The state Senate has no authority to decide the matter. But Wednesday’s comment by Courson, a state Senate leader who has been critical of drilling in the past, adds to the growing chorus of policymakers recently voicing opposition to drilling in the south Atlantic Ocean.

While Gov. Nikki Haley and some congressional leaders favor drilling, every city council from Hilton Head Island to Myrtle Beach has come out against allowing offshore drilling.

Republican Lt. Gov. Henry McMaster, Republican U.S. Reps. Mark Sanford and Tom Rice, Democratic U.S. Rep. Jim Clyburn and Republican state Sen. Chip Campsen are among those who also oppose drilling. Columbia City Council voted last year to oppose drilling.

Concerns focus on whether drilling could lead to oil spills that would foul South Carolina’s multibillion-dollar tourism economy, which is based on clean beaches and wetlands.
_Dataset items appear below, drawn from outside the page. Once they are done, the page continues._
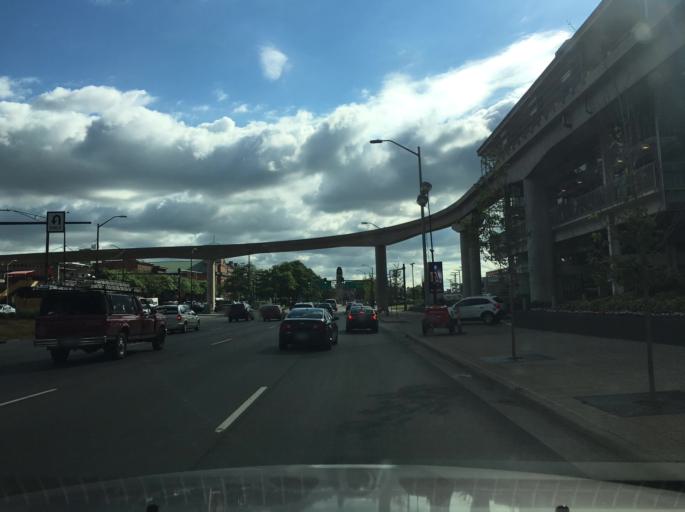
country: US
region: Michigan
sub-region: Wayne County
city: Detroit
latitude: 42.3301
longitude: -83.0406
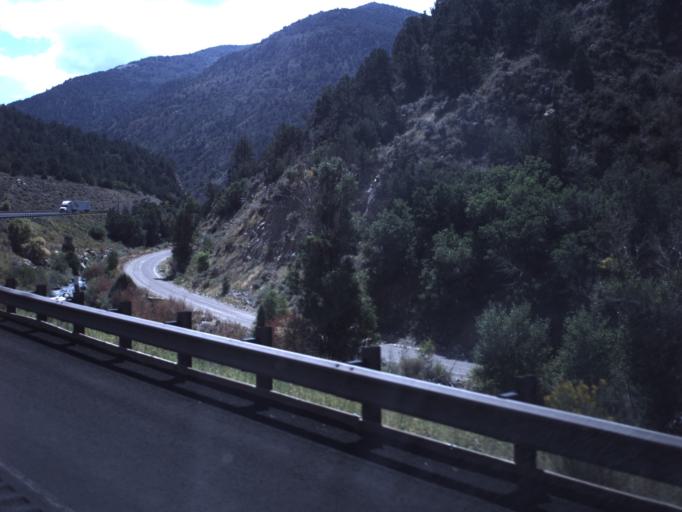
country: US
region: Utah
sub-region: Sevier County
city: Salina
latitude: 38.9043
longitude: -111.6351
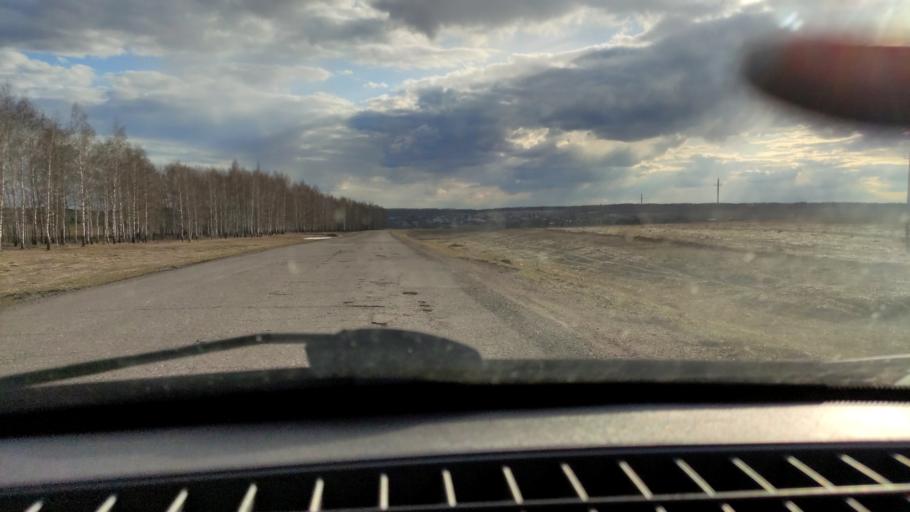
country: RU
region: Bashkortostan
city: Karmaskaly
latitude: 54.3434
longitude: 56.0200
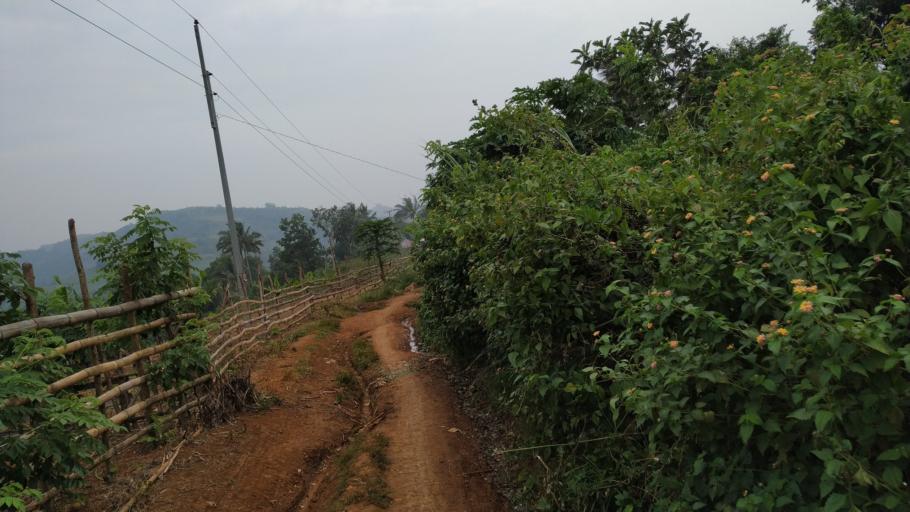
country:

The U.S. Department of Ocean Energy Management is expected by the end of this year to make a decision on whether to allow drilling in the South Atlantic. A revised draft plan to allow drilling off the coast is expected out in the next month. That will be the last chance for the public to comment, drilling opponents said.
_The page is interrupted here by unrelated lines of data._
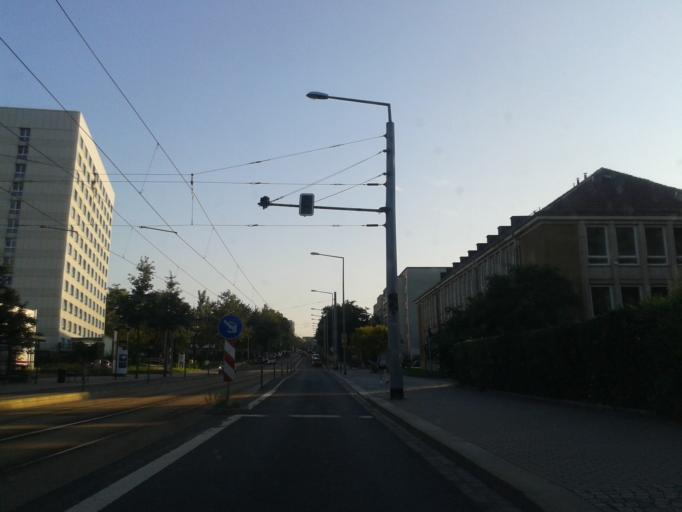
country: DE
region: Saxony
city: Dresden
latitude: 51.0334
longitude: 13.7490
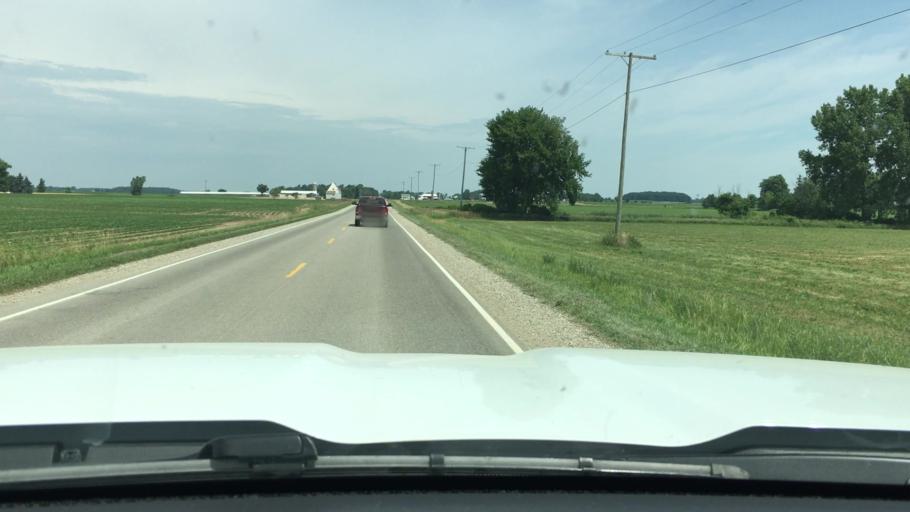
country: US
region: Michigan
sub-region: Sanilac County
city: Brown City
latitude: 43.2804
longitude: -82.9828
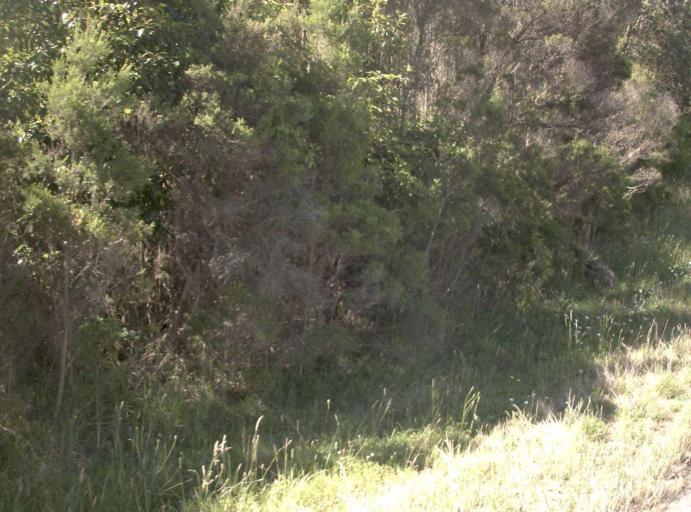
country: AU
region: Victoria
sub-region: Latrobe
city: Morwell
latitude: -38.6603
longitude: 146.4527
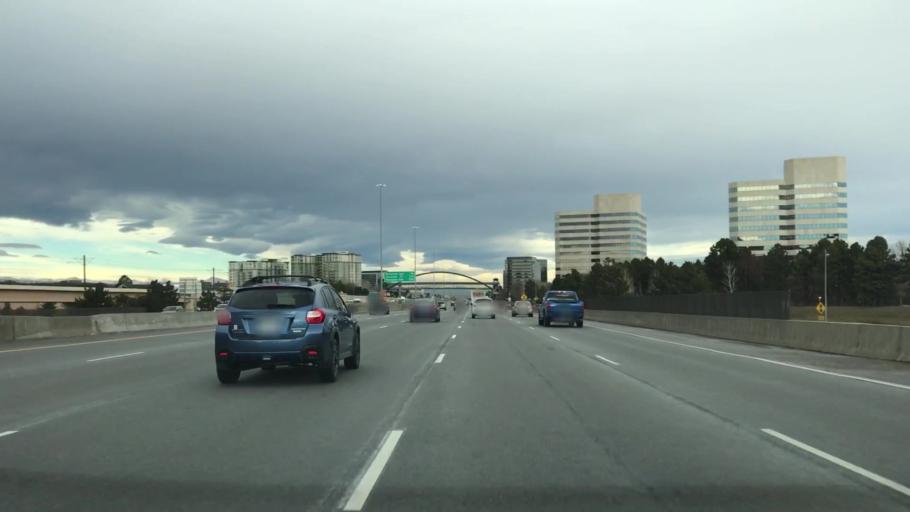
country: US
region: Colorado
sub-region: Arapahoe County
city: Castlewood
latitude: 39.6091
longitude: -104.8924
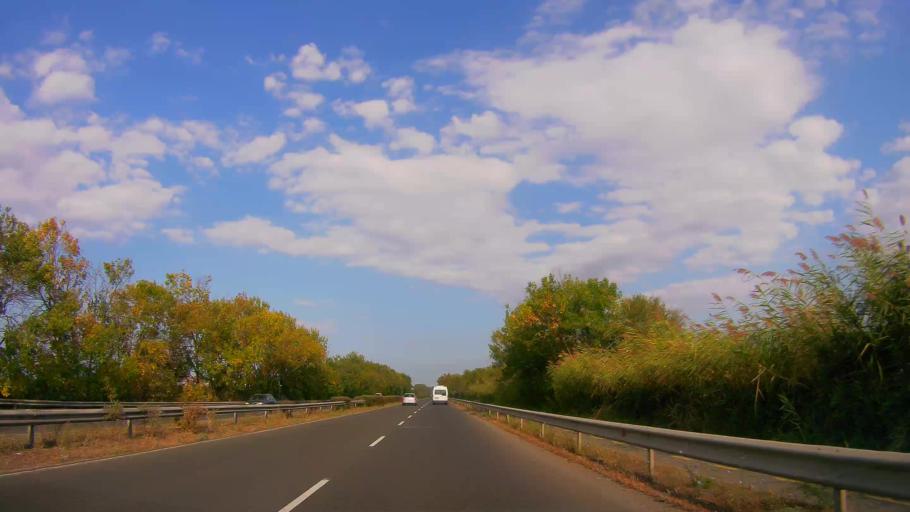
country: BG
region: Burgas
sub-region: Obshtina Burgas
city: Burgas
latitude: 42.4476
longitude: 27.4566
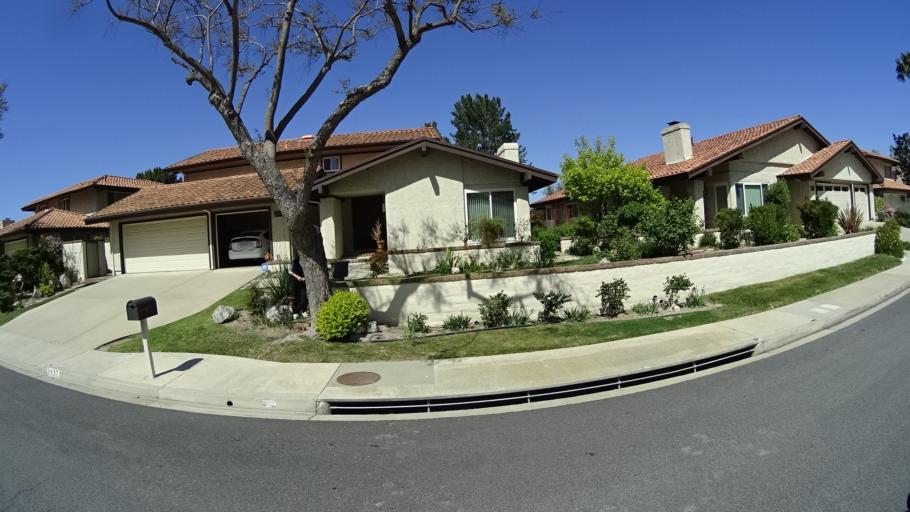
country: US
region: California
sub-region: Ventura County
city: Moorpark
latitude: 34.2333
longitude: -118.8508
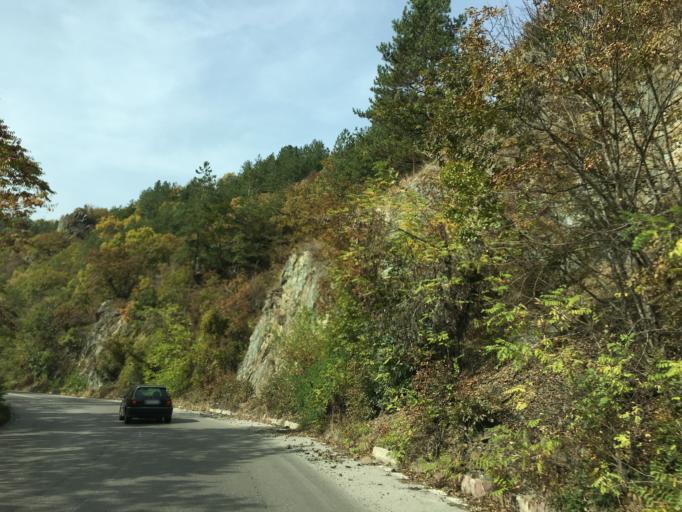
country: BG
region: Sofia-Capital
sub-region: Stolichna Obshtina
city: Sofia
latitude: 42.5686
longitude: 23.4277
Environmental groups are pushing Haley to change her mind and tell the federal government not to allow drilling off the South Atlantic coast.

Haley has stuck with her position that drilling, if done properly, could help the state’s economy and reduce sources of foreign oil. U.S. Rep. Jeff Duncan, R-S.C., has been among the leaders in South Carolina supporting drilling.

During Wednesday’s Senate briefing on conservation issues, Sullivan’s Island Mayor Patrick O’Neil said offshore drilling would increase risks of oil spills and result in the need to build industrial facilities to support offshore rigs. A former resident of Louisiana, he said he’d seen first hand the impact drilling has had on marshes in that state. He said the 2010 Deepwater Horizon oil spill in the gulf shows the impacts the industry can have on a coastal area.

“It really sends a chill through me,’’ he said. “If you can imagine the consequences that might have on our really important tourism industry, you can see that could have very, very negative consequences on the entire state.’’

Wednesday’s briefing is an annual meeting with senators in which conservation groups lay out their legislative priorities for the year.

At the meeting, attended by about one-third of the Senate’s 46 members, environmentalists also urged lawmakers to upgrade crumbling roads before building new ones; support the state Conservation Bank; support efforts to protect Lake Marion from an aging toxic waste dump next door; and oppose a bill that would allow developers at Kiawah Island to build on about 20 acres along the ocean of a narrow sand spit.

The latter issue — development at Capt. Sam’s spit — is tied to a bill now before the Senate that was originally intended to stop the march of new development closer to the sea by forever freezing a building restriction line. But an amendment to the bill would let out-of-state developers build at Capt. Sam’s, a storm vulnerable area in Charleston County.

Sen. Paul Campbell, R-Berkeley, said the state needs to allow building at Capt. Sam’s to avoid a lawsuit by developers. Others, who say the state shouldn’t allow building near the ocean at a time of rising sea levels, doubt such a lawsuit would be successful. Senators postponed a vote on the bill Wednesday after the briefing, but may take the matter up as soon as Thursday.